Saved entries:
● ● ● ● ● ● ●

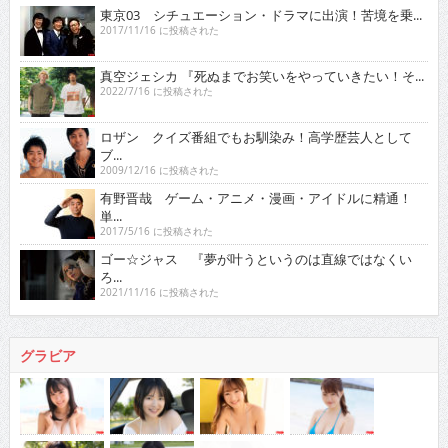
東京03 シチュエーション・ドラマに出演！苦境を乗...
2017/11/16 に投稿された
真空ジェシカ 『死ぬまでお笑いをやっていきたい！そ...
2022/7/16 に投稿された
ロザン クイズ番組でもお馴染み！高学歴芸人として
ブ...
2009/12/16 に投稿された
有野晋哉 ゲーム・アニメ・漫画・アイドルに精通！
単...
2017/5/16 に投稿された
ゴー☆ジャス 『夢が叶うというのは直線ではなくい
ろ...
2021/11/16 に投稿された
グラビア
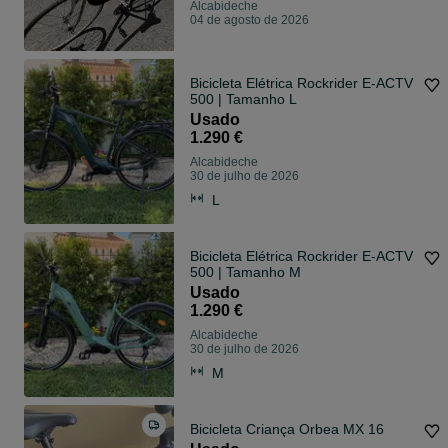
Alcabideche
04 de agosto de 2026
Bicicleta Elétrica Rockrider E-ACTV
500 | Tamanho L
Usado
1.290 €
Alcabideche
30 de julho de 2026
L
Bicicleta Elétrica Rockrider E-ACTV
500 | Tamanho M
Usado
1.290 €
Alcabideche
30 de julho de 2026
M
Bicicleta Criança Orbea MX 16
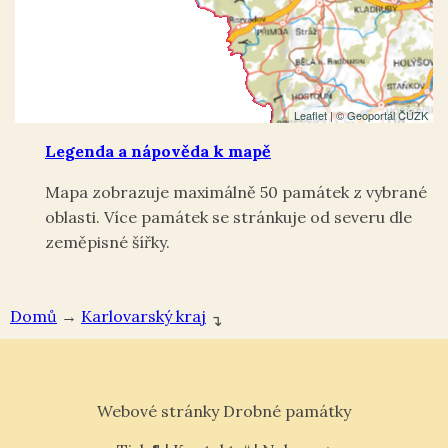
Leaflet
| ©
Geoportál ČÚZK
Legenda a nápověda k mapě
Mapa zobrazuje maximálně 50 památek z vybrané
oblasti. Více památek se stránkuje od severu dle
zeměpisné šířky.
Domů
→
Karlovarský kraj
↴
Webové stránky Drobné památky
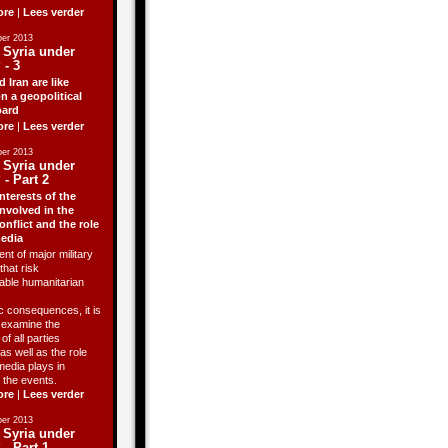
ore
|
Lees verder
er 2013
 Syria under
 - 3
d Iran are like
n a geopolitical
ard
ore
|
Lees verder
er 2013
 Syria under
 - Part 2
nterests of the
involved in the
onflict and the role
media
ent of major military
that risk
able humanitarian
 consequences, it is
o examine the
of all parties
as well as the role
media plays in
 the events.
ore
|
Lees verder
er 2013
 Syria under
 - Part 1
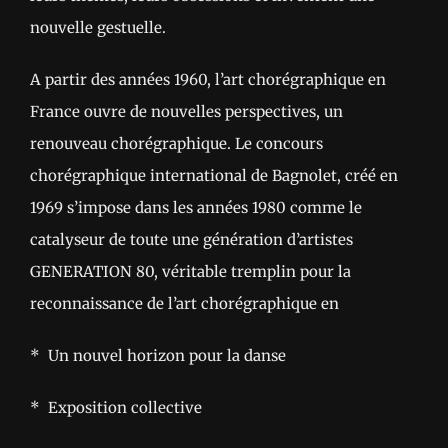
nouvelle gestuelle.
A partir des années 1960, l’art chorégraphique en
France ouvre de nouvelles perspectives, un
renouveau chorégraphique. Le concours
chorégraphique international de Bagnolet, créé en
1969 s’impose dans les années 1980 comme le
catalyseur de toute une génération d’artistes
GENERATION 80, véritable tremplin pour la
reconnaissance de l’art chorégraphique en
* Un nouvel horizon pour la danse
* Exposition collective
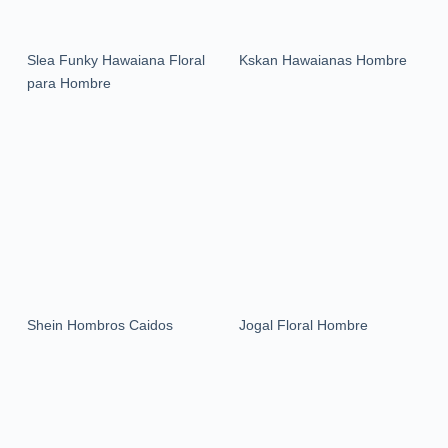
Slea Funky Hawaiana Floral
Kskan Hawaianas Hombre
para Hombre
Shein Hombros Caidos
Jogal Floral Hombre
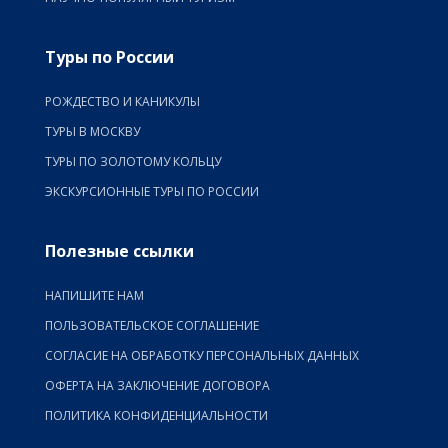
Туры по России
РОЖДЕСТВО И КАНИКУЛЫ
ТУРЫ В МОСКВУ
ТУРЫ ПО ЗОЛОТОМУ КОЛЬЦУ
ЭКСКУРСИОННЫЕ ТУРЫ ПО РОССИИ
Полезные ссылки
НАПИШИТЕ НАМ
ПОЛЬЗОВАТЕЛЬСКОЕ СОГЛАШЕНИЕ
СОГЛАСИЕ НА ОБРАБОТКУ ПЕРСОНАЛЬНЫХ ДАННЫХ
ОФЕРТА НА ЗАКЛЮЧЕНИЕ ДОГОВОРА
ПОЛИТИКА КОНФИДЕНЦИАЛЬНОСТИ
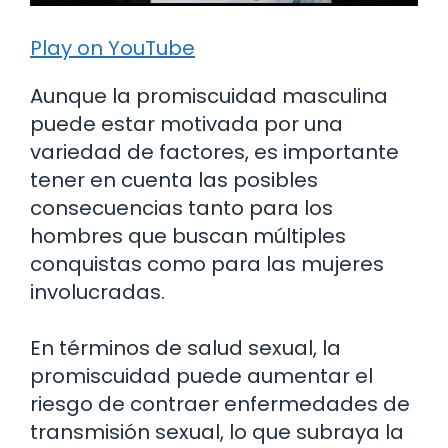
Play on YouTube
Aunque la promiscuidad masculina
puede estar motivada por una
variedad de factores, es importante
tener en cuenta las posibles
consecuencias tanto para los
hombres que buscan múltiples
conquistas como para las mujeres
involucradas.
En términos de salud sexual, la
promiscuidad puede aumentar el
riesgo de contraer enfermedades de
transmisión sexual, lo que subraya la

● ● ● ● ● ● ●

__WHAT IS REQUIRED__. Skipping every picture, transcribe exactly the lines above from the one containing "2022/7/16 に投稿された" through the one containing "France ouvre de nouvelles perspectives, un", both included.

__THE ANSWER__.
2022/7/16 に投稿された
ロザン クイズ番組でもお馴染み！高学歴芸人として
ブ...
2009/12/16 に投稿された
有野晋哉 ゲーム・アニメ・漫画・アイドルに精通！
単...
2017/5/16 に投稿された
ゴー☆ジャス 『夢が叶うというのは直線ではなくい
ろ...
2021/11/16 に投稿された
グラビア
Alcabideche
04 de agosto de 2026
Bicicleta Elétrica Rockrider E-ACTV
500 | Tamanho L
Usado
1.290 €
Alcabideche
30 de julho de 2026
L
Bicicleta Elétrica Rockrider E-ACTV
500 | Tamanho M
Usado
1.290 €
Alcabideche
30 de julho de 2026
M
Bicicleta Criança Orbea MX 16
Leaflet
| ©
Geoportál ČÚZK
Legenda a nápověda k mapě
Mapa zobrazuje maximálně 50 památek z vybrané
oblasti. Více památek se stránkuje od severu dle
zeměpisné šířky.
Domů
→
Karlovarský kraj
↴
Webové stránky Drobné památky
ore
|
Lees verder
er 2013
 Syria under
 - 3
d Iran are like
n a geopolitical
ard
ore
|
Lees verder
er 2013
 Syria under
 - Part 2
nterests of the
involved in the
onflict and the role
media
ent of major military
that risk
able humanitarian
 consequences, it is
o examine the
of all parties
as well as the role
media plays in
 the events.
ore
|
Lees verder
er 2013
 Syria under
 - Part 1
nouvelle gestuelle.
A partir des années 1960, l’art chorégraphique en
France ouvre de nouvelles perspectives, un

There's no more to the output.